Good Morning. I have a very challenging situation and I have done months of searching and research. I’ve talked with local social workers, counselors, and parenting class instructors.
About 5-6 years ago I dated a young lady. During this relationship conception occurred with Twin girls. Unfortunately this young lady I dated was also getting involved with her ex-husband. Paternity
of the twin girls was in question during the pregnancy. In the end this young lady decided to work on things with her ex-husband and that she did not want to do paternity and broke off contact / disappeared. It took me 4 years to track her down.
In September 2012 she was served with a Statement of Paternity requesting the courts to require a DNA test and declare me the father of the girls. After much legal stalling DNA testing is happening on February 24th, 2013. I will get the results about a week or two later. The twins share a lot of similar features to me and one of the girls is a spitting image of one of my toddler pictures when I was her age. I feel strongly that DNA is going to come back and declare me the biological father.
The twins are now 4 years old and they do not even know I exist. The twins as far as I know have called my ex’s ex-husband dad. I do know that my ex and her ex-husband split up again in 2010 and he moved away. It is quite possible he has not had as strong as a role in their life since the split. My ex is now with a new partner as far as I understand that she lives with and just had a little boy with him in September of 2012.
The twins have an older sister and a younger brother. It is very likely all conceived children by my ex have a different father.
I will be going through the legal process if the DNA shows me as the father to establish my rights. I am well aware of the confusing and complicated situation this is and I understand the girls are very young and not able to address the complexities of this situation and I want to limit their exposure to it as much as I possibly can.
With the above said, as I mentioned I’ve consulted different professionals with their thoughts and how to approach the situation with the girls. Some have compared it to kidnapping (legal kidnapping) and that even if a child never met a biological parent
the bond is still missing / there for the children to want to naturally bond and accept their biological parentage
So one of the primary questions that is plaguing me that I have been unable to answer: “How and when do I tell the girls that I am their biological father?”
I understand that question is complex as the big variable is it depends on the children. I am curious about other thoughts and perspectives. I’ve taken a Child Behavior and Development course when I was in college and I’ve taken several parenting classes but nothing touches this area / question.
Because of the mixed responses or avoidance I’ve had with the question I’ve come to a different thought process and also want to get a little feedback on it. The children currently carry the surname of their assumed father. Part of my petition will be to add my particulars to the birth certificate but due to this situation I have the right to fight for the children’s surname to be my own or a hyphenated version of my last name and the mother
My thought process is that at 4 years of age they really won’t recognize the name change
as much as they would later in life.
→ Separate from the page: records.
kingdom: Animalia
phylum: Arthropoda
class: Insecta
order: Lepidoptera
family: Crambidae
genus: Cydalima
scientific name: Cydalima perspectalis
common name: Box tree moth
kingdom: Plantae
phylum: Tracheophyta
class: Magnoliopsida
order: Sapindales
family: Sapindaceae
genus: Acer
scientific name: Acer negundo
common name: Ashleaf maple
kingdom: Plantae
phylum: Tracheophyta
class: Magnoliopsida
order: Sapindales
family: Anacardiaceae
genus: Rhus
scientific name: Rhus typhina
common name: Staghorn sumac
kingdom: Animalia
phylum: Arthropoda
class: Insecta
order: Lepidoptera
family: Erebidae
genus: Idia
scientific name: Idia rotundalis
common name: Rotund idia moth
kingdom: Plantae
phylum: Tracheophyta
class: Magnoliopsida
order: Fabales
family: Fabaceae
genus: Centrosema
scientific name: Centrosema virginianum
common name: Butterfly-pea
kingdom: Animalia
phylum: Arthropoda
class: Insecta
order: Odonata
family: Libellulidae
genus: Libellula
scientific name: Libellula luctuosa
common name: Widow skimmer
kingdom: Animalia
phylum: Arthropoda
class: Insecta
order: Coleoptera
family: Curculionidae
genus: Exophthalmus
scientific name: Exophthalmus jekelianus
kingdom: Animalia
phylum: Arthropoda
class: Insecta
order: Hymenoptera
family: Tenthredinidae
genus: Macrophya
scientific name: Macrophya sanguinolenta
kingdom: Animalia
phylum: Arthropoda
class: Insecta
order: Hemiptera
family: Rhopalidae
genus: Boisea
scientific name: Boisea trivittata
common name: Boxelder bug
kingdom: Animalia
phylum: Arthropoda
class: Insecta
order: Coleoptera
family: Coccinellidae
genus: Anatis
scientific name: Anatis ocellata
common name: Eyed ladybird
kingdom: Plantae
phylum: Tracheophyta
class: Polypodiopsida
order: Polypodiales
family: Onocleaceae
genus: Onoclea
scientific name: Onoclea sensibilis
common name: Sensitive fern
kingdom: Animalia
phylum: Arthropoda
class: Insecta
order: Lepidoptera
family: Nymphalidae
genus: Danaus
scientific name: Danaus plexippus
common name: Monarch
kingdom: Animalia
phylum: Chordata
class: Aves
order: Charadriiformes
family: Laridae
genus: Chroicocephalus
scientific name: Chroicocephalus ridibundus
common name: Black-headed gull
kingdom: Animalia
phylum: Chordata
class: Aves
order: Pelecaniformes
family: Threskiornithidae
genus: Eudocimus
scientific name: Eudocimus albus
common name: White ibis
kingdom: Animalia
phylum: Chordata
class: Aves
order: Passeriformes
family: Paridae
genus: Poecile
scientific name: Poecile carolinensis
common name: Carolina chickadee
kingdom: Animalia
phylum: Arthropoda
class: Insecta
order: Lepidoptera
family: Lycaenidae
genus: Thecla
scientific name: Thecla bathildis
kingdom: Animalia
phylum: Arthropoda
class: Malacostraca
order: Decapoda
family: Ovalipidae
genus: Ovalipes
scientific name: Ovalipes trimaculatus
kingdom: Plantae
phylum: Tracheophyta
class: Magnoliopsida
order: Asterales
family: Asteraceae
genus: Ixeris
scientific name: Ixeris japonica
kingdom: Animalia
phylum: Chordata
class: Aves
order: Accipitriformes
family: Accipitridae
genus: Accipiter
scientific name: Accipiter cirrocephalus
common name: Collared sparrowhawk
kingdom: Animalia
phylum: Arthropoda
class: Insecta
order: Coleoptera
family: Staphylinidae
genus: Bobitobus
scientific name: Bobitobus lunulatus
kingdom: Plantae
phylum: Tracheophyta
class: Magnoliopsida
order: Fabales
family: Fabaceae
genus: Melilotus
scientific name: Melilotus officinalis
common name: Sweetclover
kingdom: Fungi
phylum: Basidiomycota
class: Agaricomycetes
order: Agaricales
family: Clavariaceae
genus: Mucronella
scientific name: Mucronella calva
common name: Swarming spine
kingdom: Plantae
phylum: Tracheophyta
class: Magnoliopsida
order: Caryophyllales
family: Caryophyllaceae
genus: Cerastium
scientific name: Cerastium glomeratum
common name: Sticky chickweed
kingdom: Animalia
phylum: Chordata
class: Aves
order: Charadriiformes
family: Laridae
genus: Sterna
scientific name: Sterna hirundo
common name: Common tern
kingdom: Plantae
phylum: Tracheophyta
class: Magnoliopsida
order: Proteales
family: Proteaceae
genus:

They are also not in school yet to have their current names used consistently. By changing their last name at this age to mine they can adjust to the new last name and probably have some questions about the change that can easily be distracted from or answered plainly without any details. As the girls would get visitation
time with me they would eventually come to realize we share the same last name and when they are ready will start poising questions to me about our similar last name etc.. Which I feel would allow the girls to open the door when they are ready versus trying to guess or decide when the best time to tell them would be..
So in the end I am looking for feedback to my question poised above as well as the thoughts of the surname change and allowing the girls to come to me when they are ready to ask those types of questions or even their mom.
If there is basis / strength to the surname idea I am curious if there are any articles or journals out there that I have been unable to find that may assist my case quoting professionals in the field of child psychology.
I appreciate your time in reading this.